(Activity) What number of lines in the data below contain the string "subsection"? Answer with that number alone.

(Records shown)

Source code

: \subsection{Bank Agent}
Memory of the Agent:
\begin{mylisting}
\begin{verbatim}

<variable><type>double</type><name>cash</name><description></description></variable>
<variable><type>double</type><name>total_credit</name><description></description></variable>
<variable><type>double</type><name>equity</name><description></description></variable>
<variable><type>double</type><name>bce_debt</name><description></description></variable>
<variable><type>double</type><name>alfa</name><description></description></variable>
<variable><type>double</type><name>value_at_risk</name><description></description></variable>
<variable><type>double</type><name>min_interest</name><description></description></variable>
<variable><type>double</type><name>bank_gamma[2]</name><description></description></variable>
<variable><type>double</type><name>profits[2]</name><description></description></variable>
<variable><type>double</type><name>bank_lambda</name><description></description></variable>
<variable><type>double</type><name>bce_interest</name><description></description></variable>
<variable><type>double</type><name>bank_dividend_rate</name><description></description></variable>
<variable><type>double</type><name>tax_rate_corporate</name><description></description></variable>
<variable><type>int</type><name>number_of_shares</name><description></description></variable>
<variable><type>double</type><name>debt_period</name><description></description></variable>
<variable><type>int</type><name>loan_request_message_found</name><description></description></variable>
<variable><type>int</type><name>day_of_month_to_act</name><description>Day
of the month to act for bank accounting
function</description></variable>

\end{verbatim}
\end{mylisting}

* * *

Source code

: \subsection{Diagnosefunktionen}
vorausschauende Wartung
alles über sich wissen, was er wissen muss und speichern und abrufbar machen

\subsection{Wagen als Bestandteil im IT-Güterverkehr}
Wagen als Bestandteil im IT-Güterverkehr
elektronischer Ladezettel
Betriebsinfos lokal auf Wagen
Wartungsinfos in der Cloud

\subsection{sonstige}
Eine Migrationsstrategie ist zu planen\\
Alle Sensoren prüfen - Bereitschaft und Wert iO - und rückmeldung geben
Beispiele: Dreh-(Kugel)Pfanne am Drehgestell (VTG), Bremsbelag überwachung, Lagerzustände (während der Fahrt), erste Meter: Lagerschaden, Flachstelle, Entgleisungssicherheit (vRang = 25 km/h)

(Response) 4